Я, думая о моей матери, пытаясь ее представить, сразу вспоминал Бусю и начинал исчислять годы, некие разницы между мною и Бусей, потом мной и матерью, засекать на этой раздвижной шкале свое появление на свет, подозревать смутное время своего зачатия.
И вот мне мнилось:
- в глубокой конвульсивной меже на краю пшеничного поля,
- в неопрятном чужом доме в закутке,
- и, наконец, на экстатически красивой бесконечной пустоши.
Конечно, мне бы хотелось, чтобы на пустоши, на фоне прекрасных заволжских далей, - с недвижным облаком в фокусе перегоревших небес. И я передвигал на зыбких шкалах образ местности и время года, точнее, род погоды, как магический лимб по логарифмической линейке. Но кто же теперь знает, что это за устройство?
И от правильного совпадения погоды и места моего зачатия зависел весь мой жизненный путь.
Но они не побереглись ни неблагоприятных погод, ни неопрятных местностей. О спиртном или закуске, повлиявших на сочетающиеся инстанции - и отцовского семени, и материнских важных клеток, я и не смею помышлять. Мне не представить ничего, кроме огуречно-свекольной отрыжки и невеселого похмелья. Ведь их брак случился лишь потому, что мать оказалась беременна мной. И когда это обнаружила, то предпринимать что-то по искоренению вопиющего следа происшествия было поздно.
Моя дорогая мама была полной, так что на свадебной фотографии не очень-то и заметно, на каком она месяце. О, если бы у меня была эта самая фотография! А так - я себе только их представляю: вот отец - в грустном штатском костюме и смотрит куда-то вбок, ну чуть-чуть, будто на недалекие межевые столбы. Образ матери я не могу восстановить, как ни пытаюсь, она, не став зрелищем - ускользает. А кстати, была ли эта самая свадьба?
Я уверен теперь, что отец меня просто случайно пролил. Или же мною торопливо пролились. Как лучше?
Просто где-то мной насорил отец, и они, мои дорогие, спроси я их с пристрастьем, и не вспомнили бы столь значащие обстоятельства и приметы того скупого торжества.
Но так как я не выбирал ни место, ни способ, ни самих этих людей, я их всех люблю. Ну, как умею, так и люблю.
И эта любовь, ее голый смысл, ее невосполнимая и неистребимая нежность - нудит и изъязвляет меня.
Но вот моя чудесная, невзирая ни на что, моя дивная мать исчезла, так и оставшись в моей жизни траченной проекцией летнего облака, никогда не сползающего с горизонта. Я ведь так часто и столь любовно наблюдал именно этот высокий сегмент ландшафта. В запущенном пьяном парке над Волгой, до полного истирания этого зрелища. Пока голова моя от тупого созерцания не начинала кружиться. Пока долгим вглядыванием я, совсем тупея, не истирал последней точки опоры.
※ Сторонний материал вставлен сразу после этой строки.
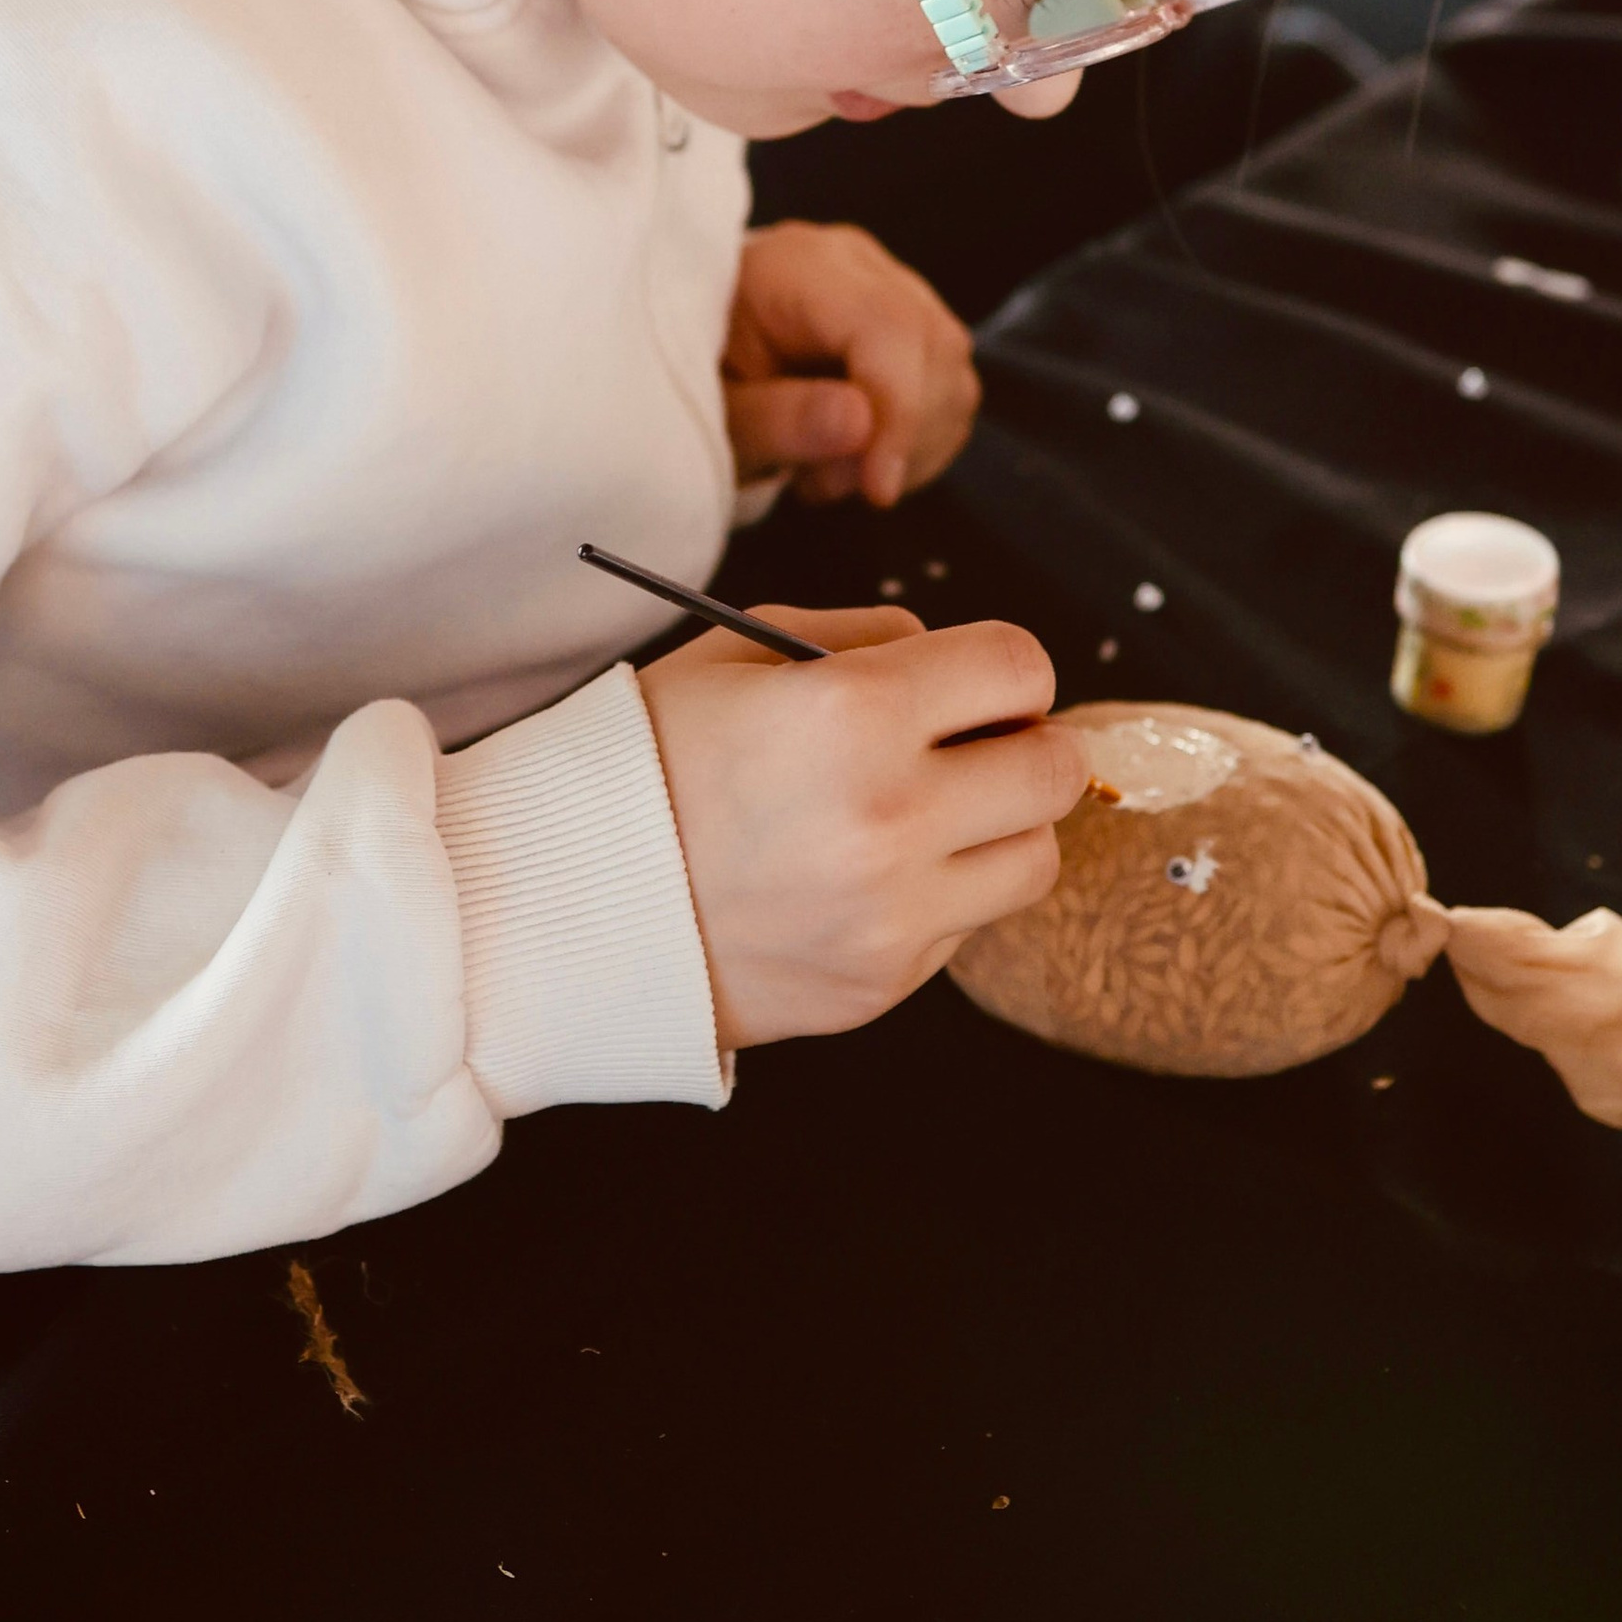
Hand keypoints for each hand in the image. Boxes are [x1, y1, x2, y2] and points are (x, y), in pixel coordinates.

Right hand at [640, 606, 1083, 1047]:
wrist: (565, 900)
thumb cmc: (650, 759)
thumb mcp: (740, 651)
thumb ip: (866, 638)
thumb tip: (953, 661)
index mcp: (854, 710)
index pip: (1020, 667)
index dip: (1007, 668)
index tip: (979, 684)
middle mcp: (891, 815)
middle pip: (1056, 769)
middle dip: (1026, 744)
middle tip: (976, 748)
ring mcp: (893, 912)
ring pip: (1035, 859)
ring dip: (1000, 829)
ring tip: (928, 818)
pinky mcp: (884, 982)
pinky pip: (967, 927)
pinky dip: (940, 897)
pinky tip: (866, 879)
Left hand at [721, 220, 979, 507]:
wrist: (688, 357)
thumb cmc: (695, 382)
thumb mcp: (716, 415)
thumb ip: (779, 419)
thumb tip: (862, 423)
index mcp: (797, 265)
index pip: (887, 324)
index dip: (898, 410)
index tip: (877, 488)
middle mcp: (855, 262)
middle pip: (932, 347)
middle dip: (897, 437)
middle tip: (820, 480)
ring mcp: (891, 287)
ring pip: (952, 373)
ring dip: (907, 446)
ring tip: (826, 470)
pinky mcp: (912, 325)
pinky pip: (951, 390)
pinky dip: (917, 443)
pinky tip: (854, 457)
В любом времени года я искал тот самый след. Возвышенный и отчужденный. В пышном оснеженном - зимнем времени, в куцем, каком-то межеумочном осеннем, и в самом дорогом, всегда меня больно язвящем - летнем.
(Окончание следует.)
1 Мне, наверное, надо обязательно сказать, что ее отсутствие повлияло на все страхи моей жизни. Точнее, тотальность этого качества отсутствия. Ее не было нигде - и в этом для меня состоял непреходящий ущерб. Ведь ее нельзя было обнаружить ни там, где на самом деле не было и меня, ни тем более тут, со мной, но и где-то вообще в мыслимых мною пределах. И мне безмерно тяжело перечислять эти "места", где ее не было.